Imprensa é oposição. O resto é armazém de secos e molhados."

(Millôr Fernandes)

quinta-feira, 11 de março de 2021

Morreu Hélio Fernandes aos 100 anos. Agora com a íntegra do artigo de Sérgio Caldieri

Quinta, 11 de março de 2021



Por Sergio Caldieri
Perdemos o jornalista Hélio Fernandes aos 100 anos, na última madrugada de quarta-feira, dia 10 de março, na sua casa no Jardim Botânico, no Rio de Janeiro. Era considerado o mais corajoso e combativo jornalista da imprensa brasileira.

* _Enunciado_:
Edite o texto sobre Hélio Fernandes, reescrevendo-o de "Morreu Hélio Fernandes" a "jornalista da imprensa brasileira." e trocando "corajoso" por "destemido". Os dados abaixo vêm de uma fonte diferente da do texto.

* _Dados fornecidos_:

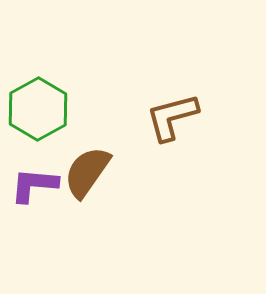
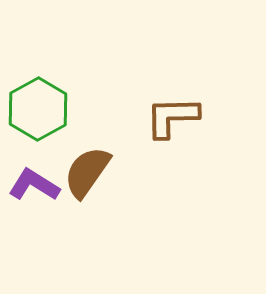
brown L-shape: rotated 14 degrees clockwise
purple L-shape: rotated 27 degrees clockwise
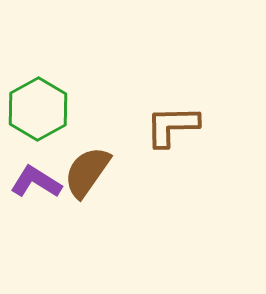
brown L-shape: moved 9 px down
purple L-shape: moved 2 px right, 3 px up
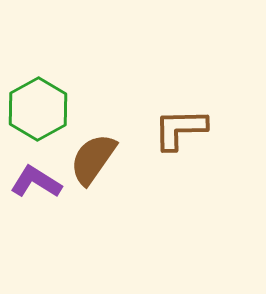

* _Resposta_:
Morreu Hélio Fernandes aos 100 anos. Agora com a íntegra do artigo de Sérgio Caldieri

Quinta, 11 de março de 2021



Por Sergio Caldieri
Perdemos o jornalista Hélio Fernandes aos 100 anos, na última madrugada de quarta-feira, dia 10 de março, na sua casa no Jardim Botânico, no Rio de Janeiro. Era considerado o mais destemido e combativo jornalista da imprensa brasileira.